En ce qui concerne le Tunnel de Puymorens, nous vous demandons, pendant cette période de coupure, d’assurer la gratuité dans un souci d’égalité d’accès routier.

Le territoire restant depuis Perpignan est accessible également par l’Espagne et le Tunnel du Cadi en soulignant combien les routes en Catalogne du Sud, sont, elles, en parfait état.

L’état de cette route internationale qui dessert l’Andorre et l’Espagne nuit bien sûr aussi aux intérêts de nos voisins catalans espagnols et andorrans que nous avons rencontrés et qui ne manqueront pas de vous saisir des mêmes doléances.

C’est un cri de désespoir que nous vous lançons, Monsieur le Premier Ministre, en vous remerciant de toute l’attention que vous porterez à la situation de notre territoire partagée par toute une population.

Je vous prie de croire, Monsieur le Premier Ministre, en l’assurance de mes sentiments les plus respectueux ».

 

 

*PS : « Je tiens par ailleurs à vous signaler que si le Préfet de notre Département a été exemplaire et a pris les mesures à la hauteur de la situation, et nous a informés en tant qu’élu à chaque moment, nous attendons encore une communication de la DIRSO. Alors que nous avions demandé que la réunion programmée à Prades ait lieu le jeudi 6 ou le vendredi 7 février afin que les élus nationaux et Jean Castex soient présents, elle a été fixée le mercredi 5 février au motif que la DIRSO n’était « disponible, ni le jeudi, ni le vendredi ».

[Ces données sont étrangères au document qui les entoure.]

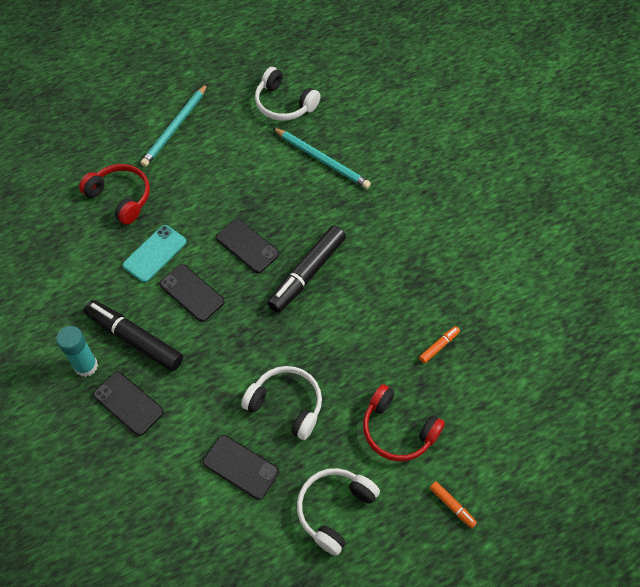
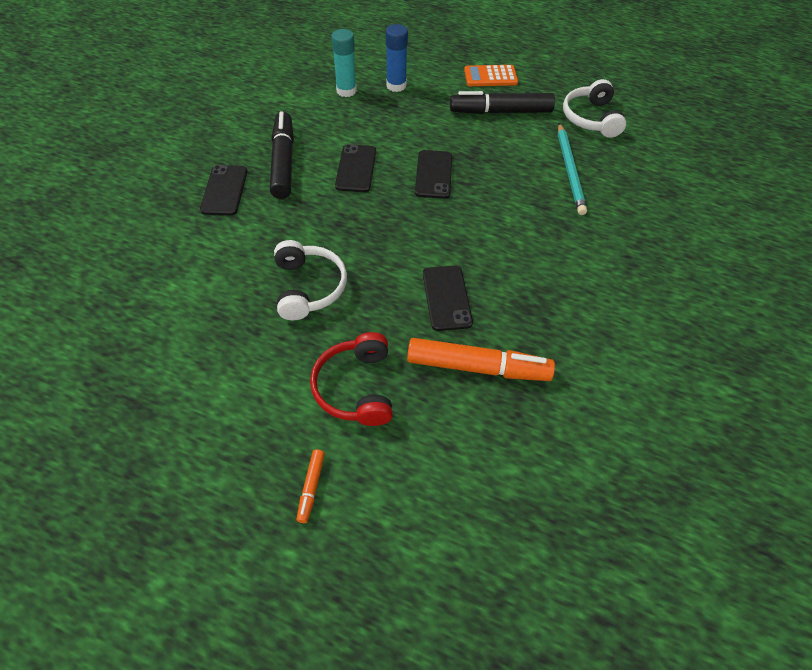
camera: 50 degrees right, 5 degrees down
(86, 366) = (236, 150): turquoise glue stick -> turquoise glue stick (346, 91)
(120, 197) = (396, 86): red headphones -> blue glue stick
(155, 253) = (369, 129): turquoise phone -> none
(175, 127) = (490, 76): turquoise pencil -> orange calculator
(240, 467) = (222, 292): black phone -> black phone (446, 298)
(307, 274) = (449, 226): black marker -> black marker (500, 112)
(335, 510) = (231, 386): white headphones -> none
(439, 346) = (478, 367): orange marker -> orange marker, size x2.23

Afin de remédier à, ce que je considère comme un mépris pour notre qualité d’élu, je vous demande que Monsieur le Secrétaire d’Etat, comme je lui en ai fait part, vienne sur le terrain, comme l’avait fait, Monsieur le Ministre des Transports Dominique Bussereau en 2007. Ce déplacement ministériel avait permis la mobilisation des crédits importants pour des travaux comme le souligne un article de presse en 2008, « La RN 116, reine de tous les chantiers ».